Cerita Wayang juga mengilhami orang tua Bung Karno, Raden Soekemi Sosrodihardjo, di dalam mengembleng Sukarno sebagai pemimpin. Soekemi seorang berdarah bangsawan Jawa, penganut theosofi dan bekerja sebagai guru. Sementara itu, ibunya bernama Ida Ayu Nyoman Rai, berdarah bangsawan dari kerajaan Singaraja, Bali. Hubungan Sukarno dan ibunya sangat dekat. Dari ibunya, Sukarno diperkenalkan pendidikan budi pekerti dan para tokoh kesatria dalam cerita pewayangan yang lekat dalam memperjuangkan hak-hak rakyat tertindas. Dari kisah pewayangan itulah, kesadaran perjuangan sukarno untuk membebaskan rakyat Indonesia terbentuk. Dari ayahnya, Sukarno mendapatkan pembelajaran tentang karakter, kecintaan pada alam-ekologis, dan keterbukaan. Sementara itu, pengasuhnya, Mbok Sarinah, menginspirasi Sukarno untuk mencintai dan mengasihi orang kecil, wong cilik.
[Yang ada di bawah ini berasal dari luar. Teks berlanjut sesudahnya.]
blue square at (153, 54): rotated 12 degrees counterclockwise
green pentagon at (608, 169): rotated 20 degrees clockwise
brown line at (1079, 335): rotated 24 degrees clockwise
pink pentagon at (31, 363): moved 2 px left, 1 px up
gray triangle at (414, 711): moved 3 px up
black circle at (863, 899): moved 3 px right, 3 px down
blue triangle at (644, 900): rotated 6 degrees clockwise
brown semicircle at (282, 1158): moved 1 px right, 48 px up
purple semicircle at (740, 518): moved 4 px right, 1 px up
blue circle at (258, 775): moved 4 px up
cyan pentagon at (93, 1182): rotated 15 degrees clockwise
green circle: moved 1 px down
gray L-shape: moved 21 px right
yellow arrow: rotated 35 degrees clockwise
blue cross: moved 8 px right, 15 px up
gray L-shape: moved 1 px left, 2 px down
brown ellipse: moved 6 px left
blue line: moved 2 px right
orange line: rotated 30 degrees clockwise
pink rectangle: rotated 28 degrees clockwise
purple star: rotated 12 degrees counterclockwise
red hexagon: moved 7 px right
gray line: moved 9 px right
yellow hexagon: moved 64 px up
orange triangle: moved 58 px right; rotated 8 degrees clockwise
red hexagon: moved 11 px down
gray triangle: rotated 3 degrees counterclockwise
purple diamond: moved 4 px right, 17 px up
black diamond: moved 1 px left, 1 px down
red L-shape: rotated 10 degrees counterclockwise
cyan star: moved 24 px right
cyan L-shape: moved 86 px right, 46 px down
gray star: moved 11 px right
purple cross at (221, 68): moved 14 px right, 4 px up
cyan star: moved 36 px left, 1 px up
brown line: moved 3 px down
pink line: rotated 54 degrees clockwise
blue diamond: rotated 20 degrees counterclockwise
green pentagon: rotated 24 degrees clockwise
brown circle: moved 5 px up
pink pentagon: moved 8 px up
Dengan berbagai cerita di atas, tidak dapat dipungkiri bahwa dari cerita wayang, peradaban Indonesia dibangun dan mendapat pengaruhnya. Jadi, daripada mengharamkan wayang, sebaiknya kenali, dan pahami keseluruhan makna cerita yang terkandung di dalamnya. Wayang adalah ritual kehidupan. Merdeka!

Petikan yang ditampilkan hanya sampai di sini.